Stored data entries
════════════════════
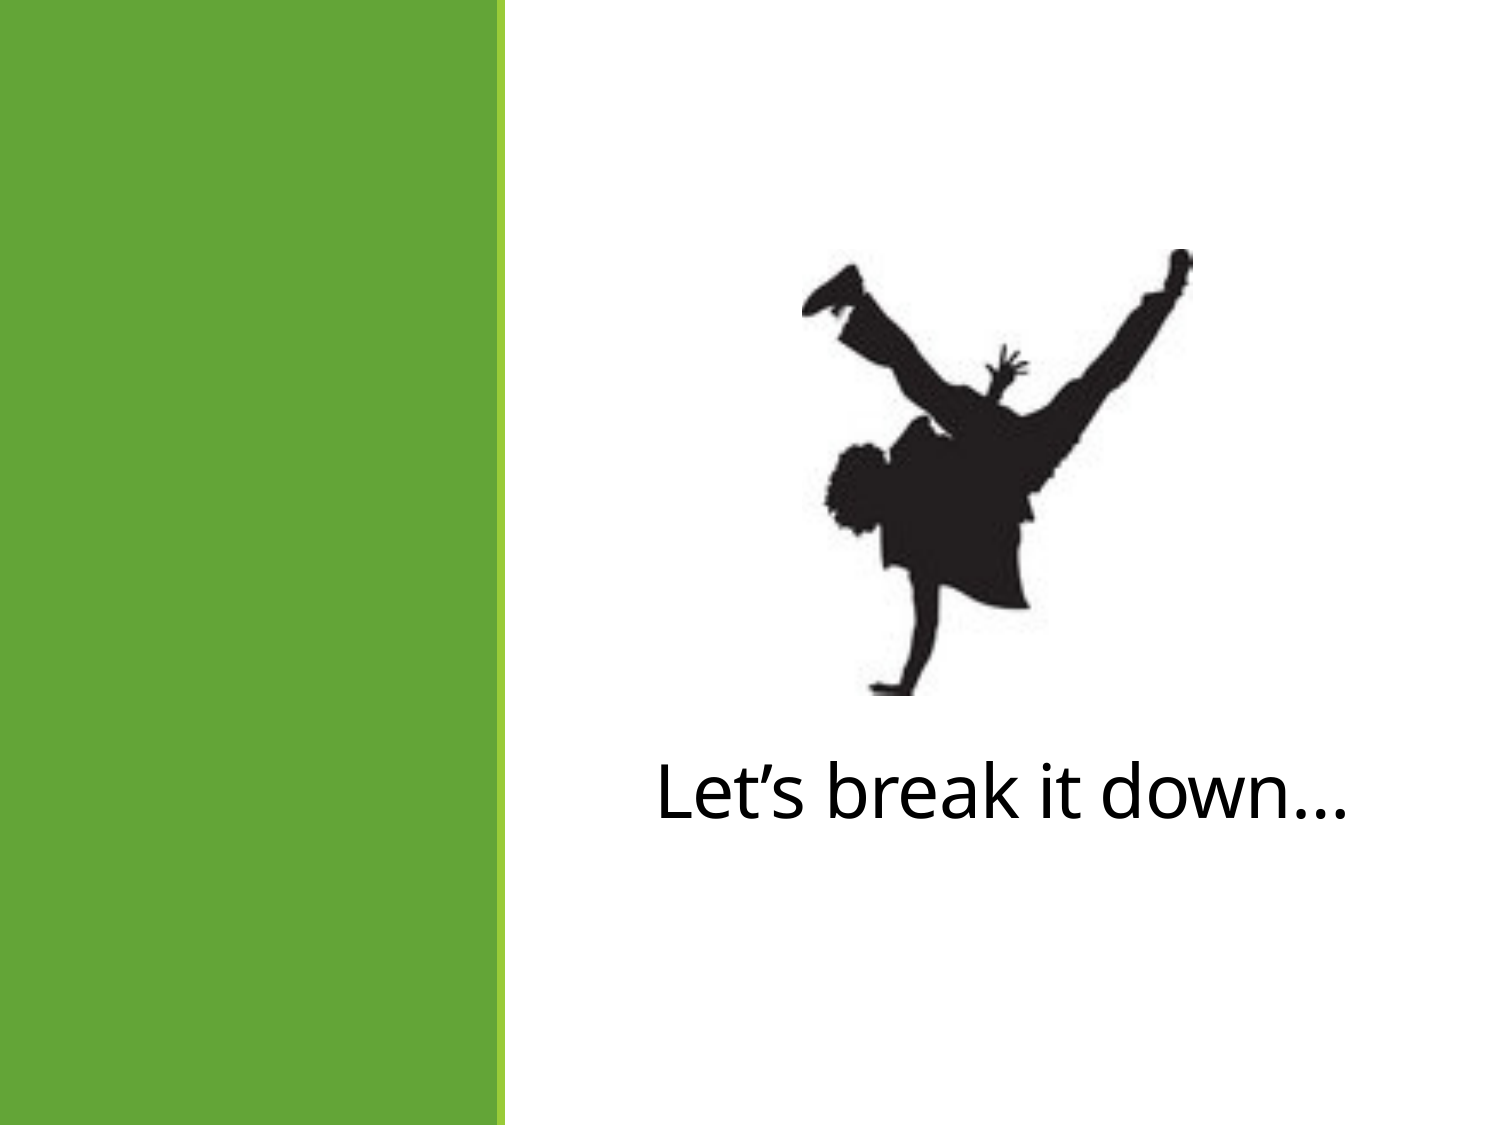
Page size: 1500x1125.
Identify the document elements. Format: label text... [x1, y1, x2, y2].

picture [801, 249, 1194, 696]
title Let’s break it down… [575, 662, 1430, 842]
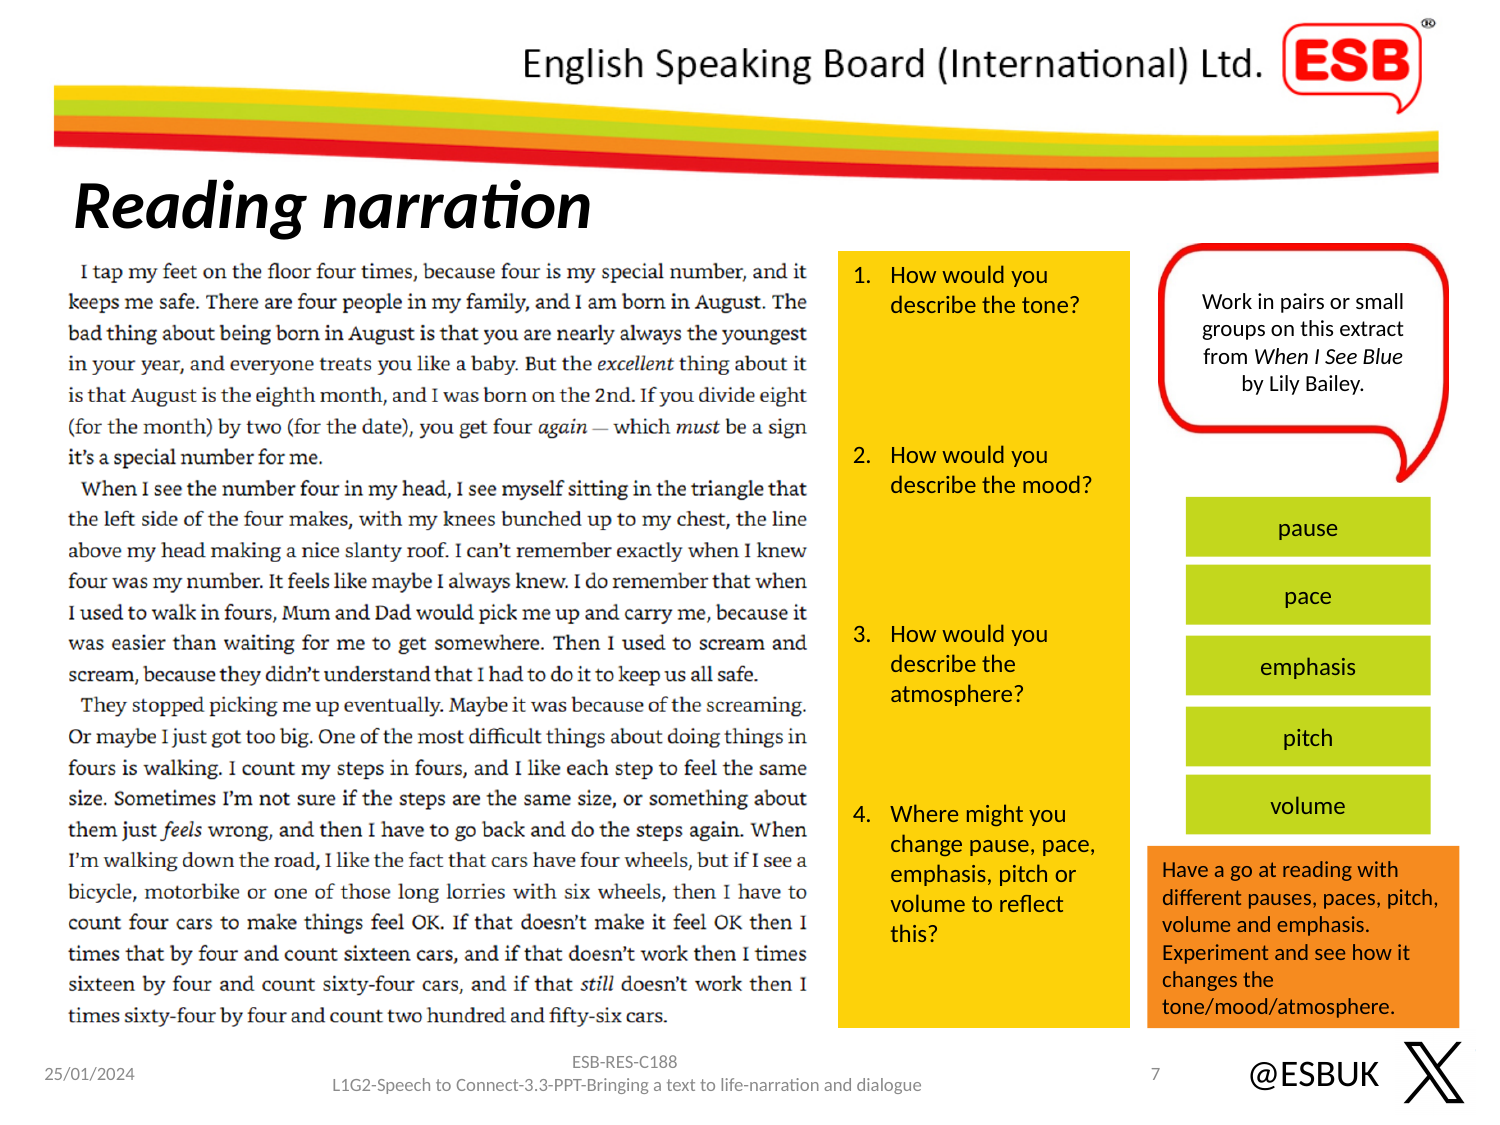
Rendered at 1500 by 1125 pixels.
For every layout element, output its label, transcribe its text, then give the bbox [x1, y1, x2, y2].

text_box Have a go at reading with different pauses, paces, pitch, volume and emphasis. Experiment and see how it changes the tone/mood/atmosphere. [1146, 845, 1460, 1029]
text_box How would you describe the tone? How would you describe the mood? How would you describe the atmosphere? Where might you change pause, pace, emphasis, pitch or volume to reflect this? [837, 250, 1131, 1029]
text_box pitch [1185, 706, 1432, 767]
text_box pace [1185, 564, 1432, 626]
picture [0, 0, 1500, 189]
picture [1395, 1029, 1476, 1116]
title Reading narration [58, 159, 1353, 254]
text_box pause [1185, 496, 1432, 558]
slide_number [29, 1042, 312, 1103]
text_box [1158, 243, 1449, 483]
slide_number 7 [930, 1042, 1176, 1103]
picture [55, 251, 822, 1043]
text_box volume [1185, 773, 1432, 835]
footer ESB-RES-C188 L1G2-Speech to Connect-3.3-PPT-Bringing a text to life-narration and dialogue [312, 1042, 930, 1103]
text_box emphasis [1185, 635, 1432, 697]
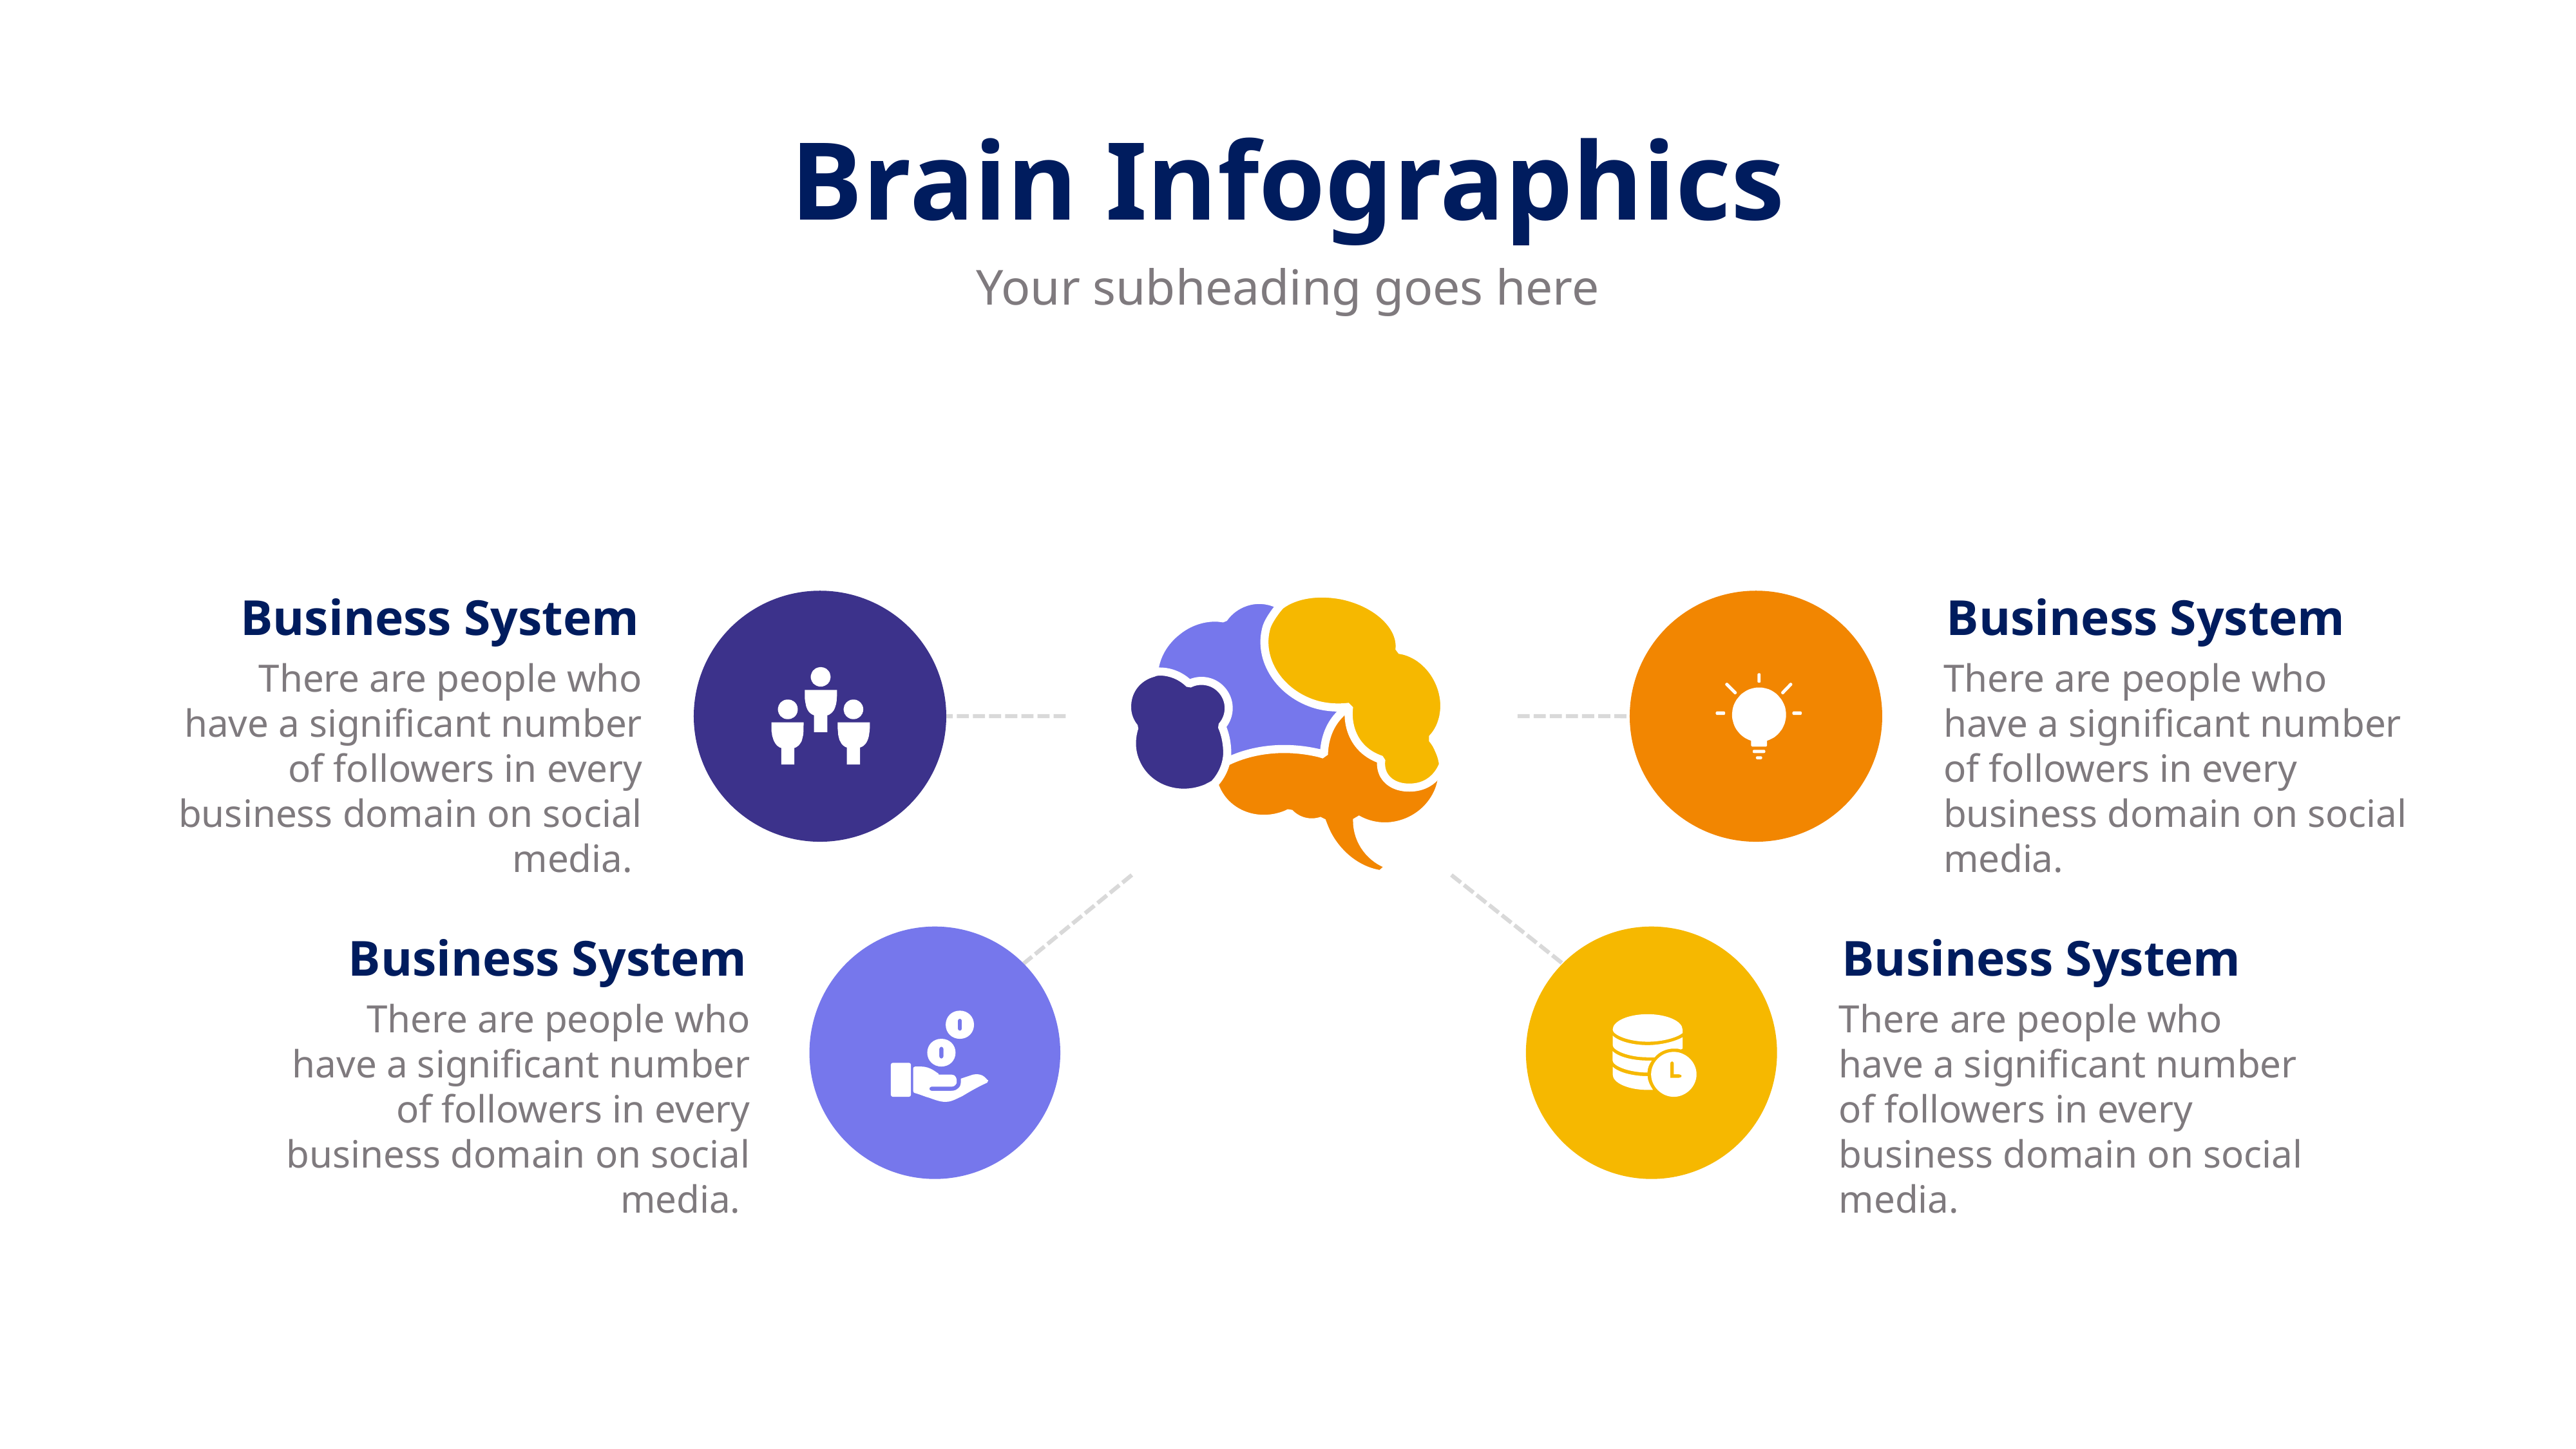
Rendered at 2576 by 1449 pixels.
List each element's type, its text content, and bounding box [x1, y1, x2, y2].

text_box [1829, 922, 2313, 1183]
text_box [1715, 673, 1802, 760]
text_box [1023, 875, 1132, 964]
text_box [890, 1010, 989, 1102]
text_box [276, 922, 760, 1183]
text_box Brain Infographics [781, 108, 1795, 247]
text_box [168, 582, 652, 842]
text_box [1934, 582, 2418, 842]
text_box [1525, 926, 1777, 1179]
text_box [693, 591, 946, 842]
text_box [771, 667, 870, 765]
text_box Your subheading goes here [281, 251, 2295, 319]
text_box [809, 926, 1061, 1179]
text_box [1126, 591, 1450, 875]
text_box [1629, 591, 1882, 842]
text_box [1451, 875, 1563, 964]
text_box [1612, 1014, 1697, 1097]
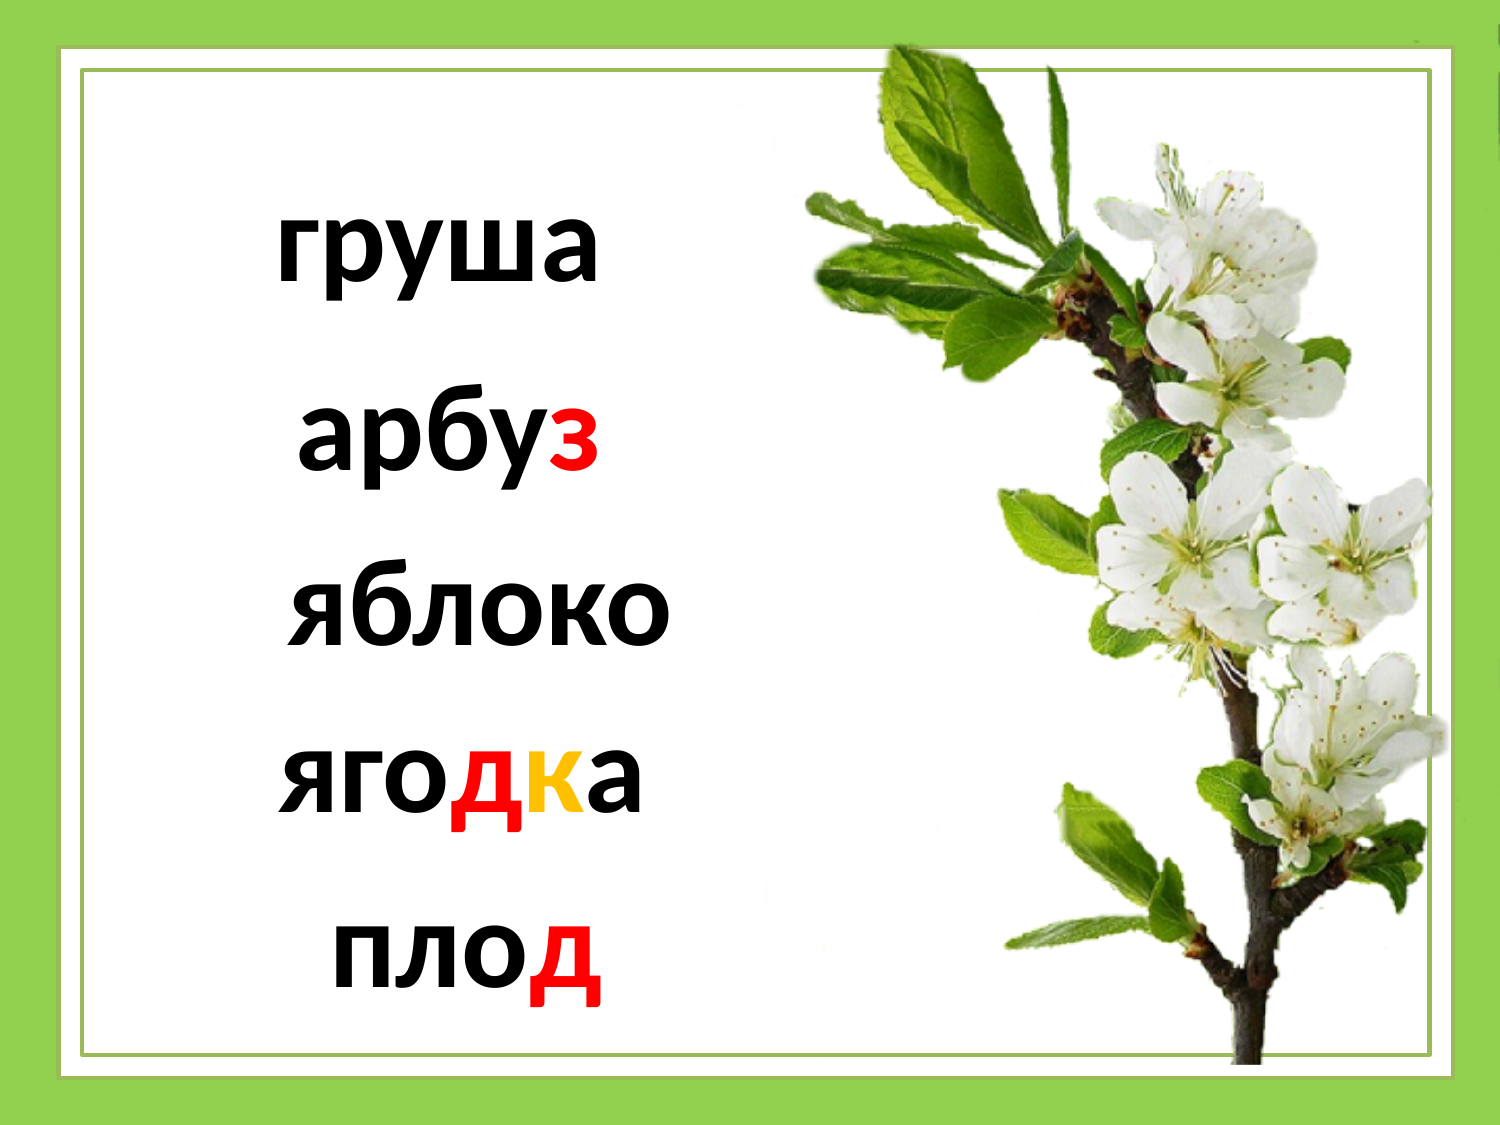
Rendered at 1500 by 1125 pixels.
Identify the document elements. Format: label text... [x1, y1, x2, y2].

text_box яблоко [258, 512, 701, 678]
text_box арбуз [280, 338, 618, 503]
text_box ягодка [263, 679, 661, 845]
text_box плод [278, 854, 653, 1020]
picture [729, 25, 1499, 1064]
text_box груша [260, 148, 617, 314]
════════════════════
> WHAT YOU NEED TO DO: Give back all entries exactly. No pictures belong in the copy.

> REPLY TO THE EXERCISE:
Page size: 1500x1125.
Identify the document elements. Format: label text... [x1, y1, x2, y2].

picture [801, 249, 1194, 696]
title Let’s break it down… [575, 662, 1430, 842]
Rendered at 1500 by 1125 pixels.
For every layout element, output its label, transcribe its text, then give the bbox [x1, y1, x2, y2].

text_box Have a go at reading with different pauses, paces, pitch, volume and emphasis. Experiment and see how it changes the tone/mood/atmosphere. [1146, 845, 1460, 1029]
text_box How would you describe the tone? How would you describe the mood? How would you describe the atmosphere? Where might you change pause, pace, emphasis, pitch or volume to reflect this? [837, 250, 1131, 1029]
text_box pitch [1185, 706, 1432, 767]
text_box pace [1185, 564, 1432, 626]
picture [0, 0, 1500, 189]
picture [1395, 1029, 1476, 1116]
title Reading narration [58, 159, 1353, 254]
text_box pause [1185, 496, 1432, 558]
slide_number [29, 1042, 312, 1103]
text_box [1158, 243, 1449, 483]
slide_number 7 [930, 1042, 1176, 1103]
picture [55, 251, 822, 1043]
text_box volume [1185, 773, 1432, 835]
footer ESB-RES-C188 L1G2-Speech to Connect-3.3-PPT-Bringing a text to life-narration and dialogue [312, 1042, 930, 1103]
text_box emphasis [1185, 635, 1432, 697]
Rendered at 2576 by 1449 pixels.
List each element's type, its text content, and bounding box [x1, y1, x2, y2].

text_box [1829, 922, 2313, 1183]
text_box [1715, 673, 1802, 760]
text_box [1023, 875, 1132, 964]
text_box [890, 1010, 989, 1102]
text_box [276, 922, 760, 1183]
text_box Brain Infographics [781, 108, 1795, 247]
text_box [168, 582, 652, 842]
text_box [1934, 582, 2418, 842]
text_box [1525, 926, 1777, 1179]
text_box [693, 591, 946, 842]
text_box [771, 667, 870, 765]
text_box Your subheading goes here [281, 251, 2295, 319]
text_box [809, 926, 1061, 1179]
text_box [1126, 591, 1450, 875]
text_box [1629, 591, 1882, 842]
text_box [1451, 875, 1563, 964]
text_box [1612, 1014, 1697, 1097]
Rendered at 1500 by 1125 pixels.
Identify the document elements. Format: label text... [x1, y1, x2, y2].

text_box яблоко [258, 512, 701, 678]
text_box арбуз [280, 338, 618, 503]
text_box ягодка [263, 679, 661, 845]
text_box плод [278, 854, 653, 1020]
picture [729, 25, 1499, 1064]
text_box груша [260, 148, 617, 314]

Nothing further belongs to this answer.